Your assignment: Write the records out again, precisely as they stand.

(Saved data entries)
● ● ● ● ● ● ●
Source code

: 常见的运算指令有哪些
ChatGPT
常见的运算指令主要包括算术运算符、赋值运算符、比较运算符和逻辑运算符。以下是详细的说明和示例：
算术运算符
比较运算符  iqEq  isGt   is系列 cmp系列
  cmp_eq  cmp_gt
● ● ● ● ● ● ●
Answer space:
Source code

: 常见的运算指令有哪些
ChatGPT
常见的运算指令主要包括算术运算符、赋值运算符、比较运算符和逻辑运算符。以下是详细的说明和示例：
算术运算符
比较运算符  iqEq  isGt   is系列 cmp系列
  cmp_eq  cmp_gt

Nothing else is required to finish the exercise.